Extract to read ▸
=== Begin Enclosure ===

Black students “are not as shocked about the ruling; they are just sitting with the fact that rulings like these seem to be our luck,” said Weathers, who is Black and supervises the Black Student Alliance.
Events like the fatal shootings of unarmed Black individuals by law enforcement, combined with the racial reckoning born out of COVID-19’s disparate impacts on the Black and Hispanic communities, has been mentally exhausting to students, educators say. It’s also what led Manual and other schools to prioritize the social-emotional well-being of students of color since school buildings shuttered in March.
To stay in close contact with the kids, Weathers’ teachers each connect with five to seven students individually on a weekly basis. Also, the school started advisory groups this fall, so “students are [virtually] with two trusted adults, and they talk about emotional health, coping strategies with stress, they talk about grades.”
Taylor said Clayton County schools eased students into the instruction using questioning prompts and writing opportunities for students to reflect on and share their feelings about current events, weaving SEL into the curriculum. Students aren’t just saying, “We need help,” she said, but they’re expressing it in assignments like journal entries.
Overall, Taylor echoed what many surveys have found, saying she has seen “outcries for mental health” help with her “students expressing more need for connection.”
Taylor’s district has partnered with local social services and law enforcement to conduct student wellness checks, and is paying for outside organizations to offer mental-health wellness training sessions and services that have the ability to monitor emails, uploaded assignments and internet searches for red flags.
Academic fallout leads to instruction innovation
The long-term effects of the coronavirus on low-income non-White students’ academic progress as well as district budgets are unknown. Experts have looked at the impacts of the Great Recession, which were still being felt when the pandemic hit the U.S., calling its fallout the “lost decade” in student achievement, with cuts in education spending strongly linked to lags in learning, especially for low-income students.

=== End Enclosure ===

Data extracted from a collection
=== Begin Enclosure ===

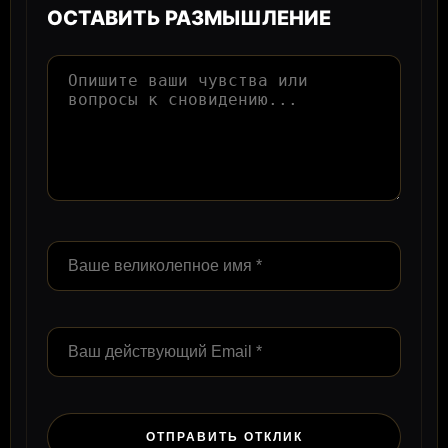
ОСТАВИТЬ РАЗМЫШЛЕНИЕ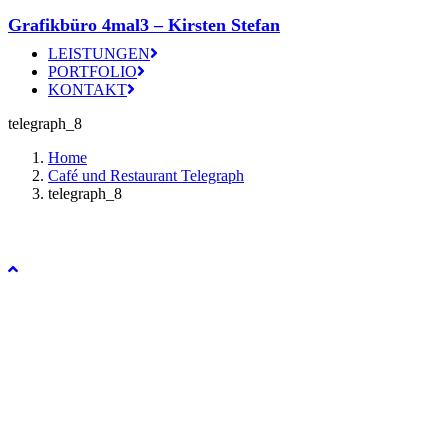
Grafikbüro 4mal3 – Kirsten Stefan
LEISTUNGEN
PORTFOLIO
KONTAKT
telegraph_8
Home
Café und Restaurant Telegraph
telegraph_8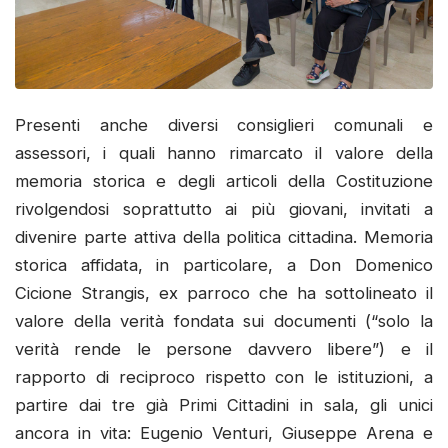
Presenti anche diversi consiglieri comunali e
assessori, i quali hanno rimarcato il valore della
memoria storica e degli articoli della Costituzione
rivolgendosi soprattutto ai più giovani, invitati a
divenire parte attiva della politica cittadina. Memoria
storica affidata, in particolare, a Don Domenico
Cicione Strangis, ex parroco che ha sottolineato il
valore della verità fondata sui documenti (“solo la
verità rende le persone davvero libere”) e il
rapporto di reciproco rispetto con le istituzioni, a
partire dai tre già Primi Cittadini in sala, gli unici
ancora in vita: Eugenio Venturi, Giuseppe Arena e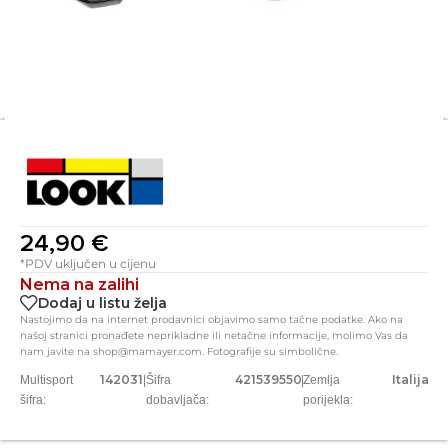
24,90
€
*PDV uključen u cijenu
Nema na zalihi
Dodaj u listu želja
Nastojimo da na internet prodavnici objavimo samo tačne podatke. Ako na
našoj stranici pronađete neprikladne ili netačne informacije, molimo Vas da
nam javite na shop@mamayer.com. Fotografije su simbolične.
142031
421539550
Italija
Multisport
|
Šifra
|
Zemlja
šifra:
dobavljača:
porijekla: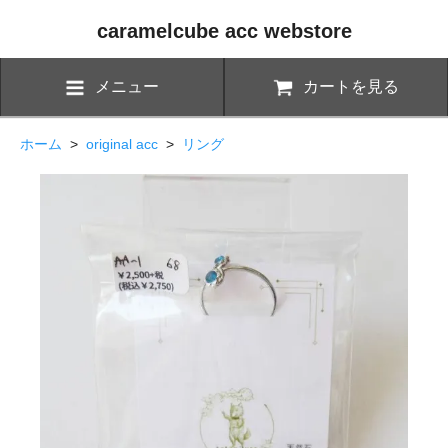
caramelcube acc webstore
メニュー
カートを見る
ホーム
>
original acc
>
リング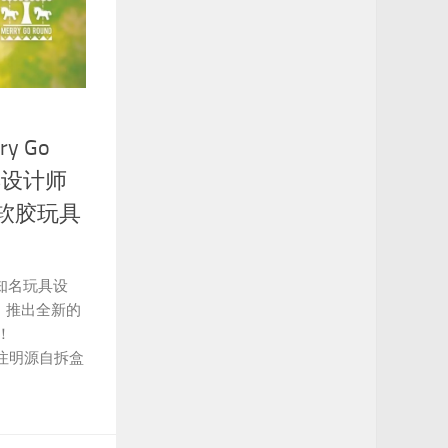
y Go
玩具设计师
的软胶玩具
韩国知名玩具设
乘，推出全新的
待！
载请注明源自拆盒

=== End Enclosure ===
=== Begin Enclosure ===

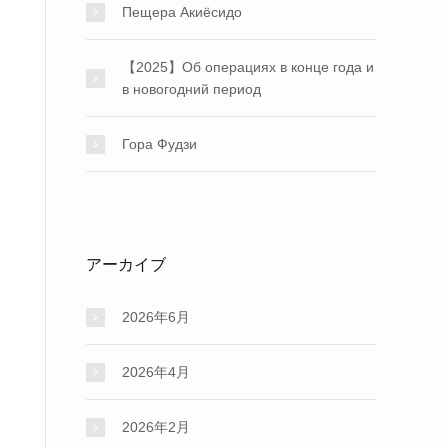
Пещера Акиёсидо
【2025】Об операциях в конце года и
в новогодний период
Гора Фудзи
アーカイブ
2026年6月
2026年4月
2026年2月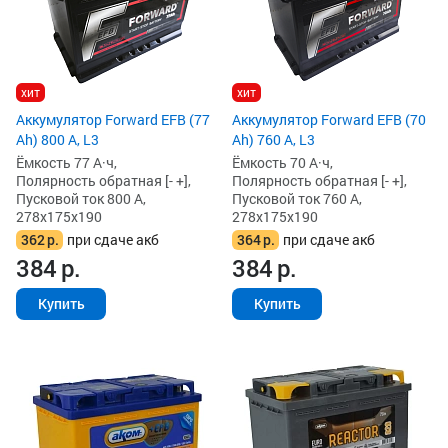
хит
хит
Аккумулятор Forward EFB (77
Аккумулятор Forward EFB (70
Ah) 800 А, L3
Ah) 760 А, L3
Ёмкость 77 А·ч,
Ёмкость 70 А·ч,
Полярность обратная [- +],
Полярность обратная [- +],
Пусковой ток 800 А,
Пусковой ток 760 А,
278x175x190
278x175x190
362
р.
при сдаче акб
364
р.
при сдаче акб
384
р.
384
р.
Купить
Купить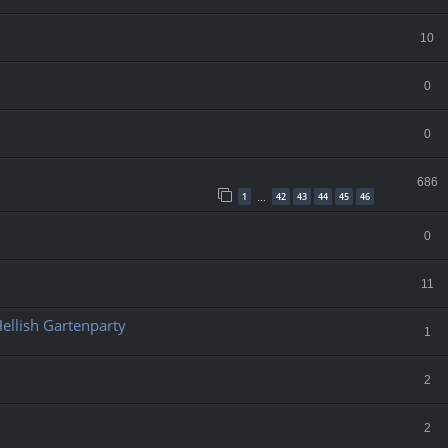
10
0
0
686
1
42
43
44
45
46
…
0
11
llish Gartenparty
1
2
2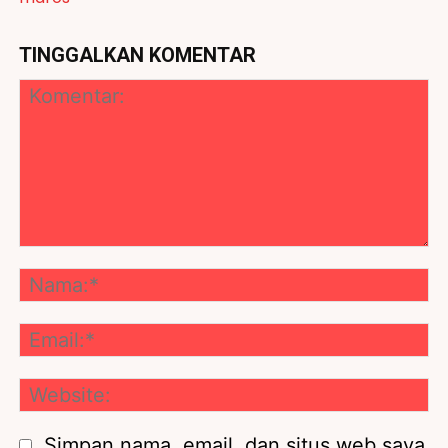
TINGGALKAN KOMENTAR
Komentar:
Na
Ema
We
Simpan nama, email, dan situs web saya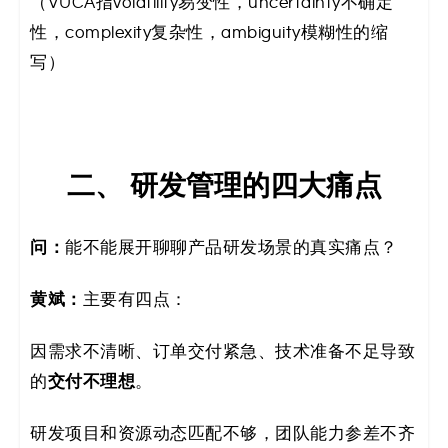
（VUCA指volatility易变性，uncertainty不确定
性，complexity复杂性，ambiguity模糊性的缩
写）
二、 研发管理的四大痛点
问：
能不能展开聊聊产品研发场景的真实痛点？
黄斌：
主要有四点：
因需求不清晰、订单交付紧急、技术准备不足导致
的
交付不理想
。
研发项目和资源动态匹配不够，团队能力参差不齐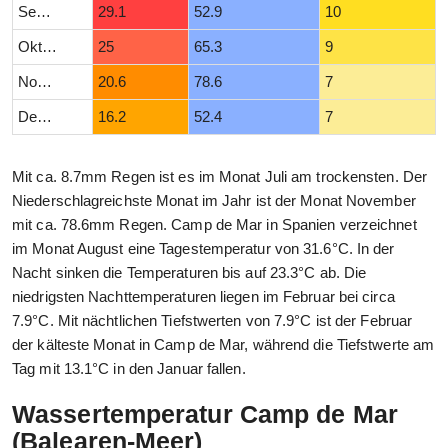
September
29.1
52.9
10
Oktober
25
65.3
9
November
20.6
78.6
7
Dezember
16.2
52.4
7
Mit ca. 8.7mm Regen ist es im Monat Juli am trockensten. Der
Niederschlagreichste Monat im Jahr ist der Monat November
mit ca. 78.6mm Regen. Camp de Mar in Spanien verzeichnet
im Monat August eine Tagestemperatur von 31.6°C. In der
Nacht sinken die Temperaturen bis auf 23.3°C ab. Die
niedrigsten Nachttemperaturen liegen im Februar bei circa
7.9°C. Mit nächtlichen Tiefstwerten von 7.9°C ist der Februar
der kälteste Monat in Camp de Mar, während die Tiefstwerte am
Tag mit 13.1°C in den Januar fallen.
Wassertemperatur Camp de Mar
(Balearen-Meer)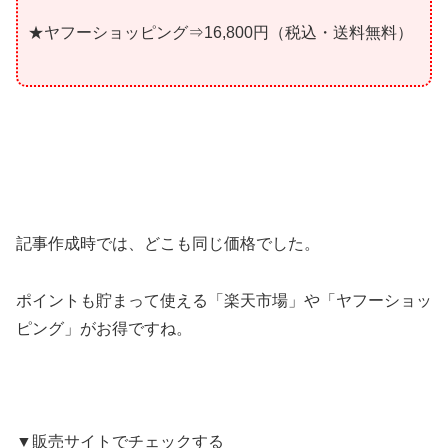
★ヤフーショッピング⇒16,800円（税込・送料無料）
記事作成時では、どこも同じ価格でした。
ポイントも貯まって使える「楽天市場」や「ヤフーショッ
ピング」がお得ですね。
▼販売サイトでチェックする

=== End Enclosure ===
=== Begin Enclosure ===

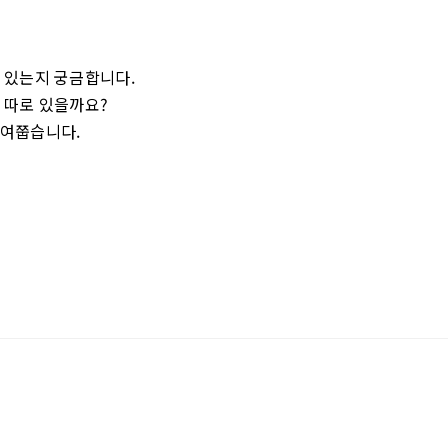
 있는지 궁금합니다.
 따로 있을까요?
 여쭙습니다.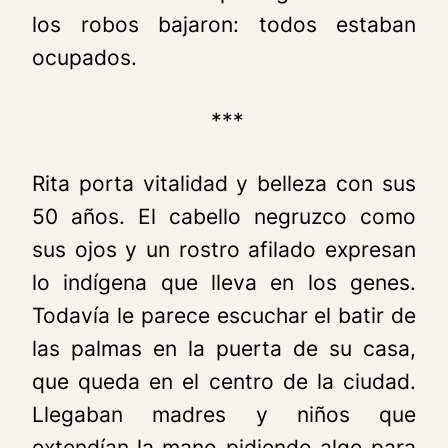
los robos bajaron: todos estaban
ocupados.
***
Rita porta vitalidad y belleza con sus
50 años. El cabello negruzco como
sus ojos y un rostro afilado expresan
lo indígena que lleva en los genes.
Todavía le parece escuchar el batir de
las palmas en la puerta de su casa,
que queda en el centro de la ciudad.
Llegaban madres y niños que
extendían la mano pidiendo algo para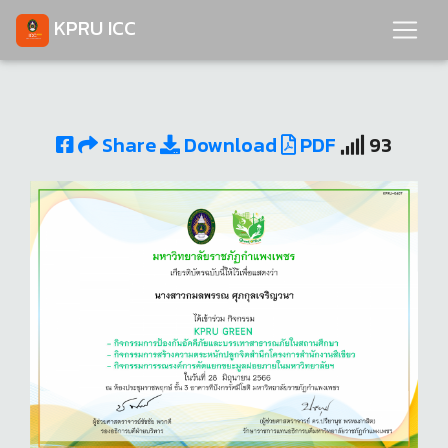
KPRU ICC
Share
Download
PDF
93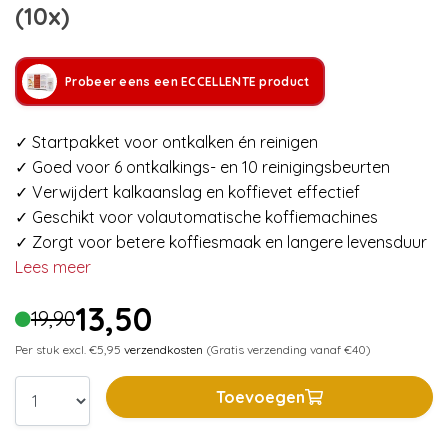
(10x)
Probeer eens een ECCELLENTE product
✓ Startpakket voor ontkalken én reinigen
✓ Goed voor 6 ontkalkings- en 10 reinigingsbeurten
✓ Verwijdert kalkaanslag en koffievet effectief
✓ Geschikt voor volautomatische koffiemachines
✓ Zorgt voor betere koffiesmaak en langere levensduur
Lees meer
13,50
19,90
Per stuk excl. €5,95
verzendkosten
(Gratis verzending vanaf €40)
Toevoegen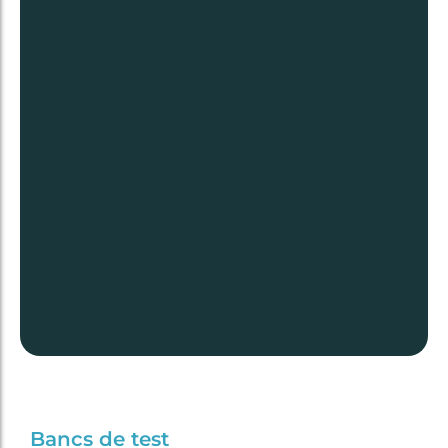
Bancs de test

=== End Enclosure ===

Problem 1 ▸
Copy the stretch of the passage on student well-being during the pandemic from "Events like the" through "shuttered in March.".
Problem 2 ▸
Please write the next part of the passage on student well-being during the pandemic, picking up after its final sentence.

Task response 1 ▸
Events like the fatal shootings of unarmed Black individuals by law enforcement, combined with the racial reckoning born out of COVID-19’s disparate impacts on the Black and Hispanic communities, has been mentally exhausting to students, educators say. It’s also what led Manual and other schools to prioritize the social-emotional well-being of students of color since school buildings shuttered in March.

Task response 2 ▸
The financial fallout from COVID-19 is predicted to be much worse than the Great Recession, with academic achievement gaps for students of color and low-income learners following at its heels.
Educators and researchers are advocating for meaningful assessments and accessible data to identify gaps, intervene and adjust instruction based on interim results. But used and interpreted the wrong way, these assessments could funnel already marginalized students into remedial programs that disadvantage them, school leaders and researchers have warned.
The U.S. Department of Education, testing agencies such as NWEA and others have pushed now as the time to “rethink” assessments and growth — making both more flexible and relevant.
“I think that, best-case scenario, you have new practices and new methods of reaching students that enhance learning and emotional growth,” Taylor said. “Let’s be realistic: We will have learning loss and emotional adjustment. But we also have to look at the best part of it, in that we’ve been innovative and we’ve been able to create practices that are lasting and long term.”
Walters believes the pandemic is the push her district long needed to catapult into competency-based learning, an approach that focuses on advancing students’ skills at their own pace regardless of learning environment and one that many educators have turned to during closures. If anything has changed, she said, it’s the transparency and willingness with which people are ready to talk about changes in instruction and practices to close opportunity gaps for low-income students of color that have long existed.
“People are saying, ‘Kids aren’t engaged.’ Well, they weren’t before,” she said.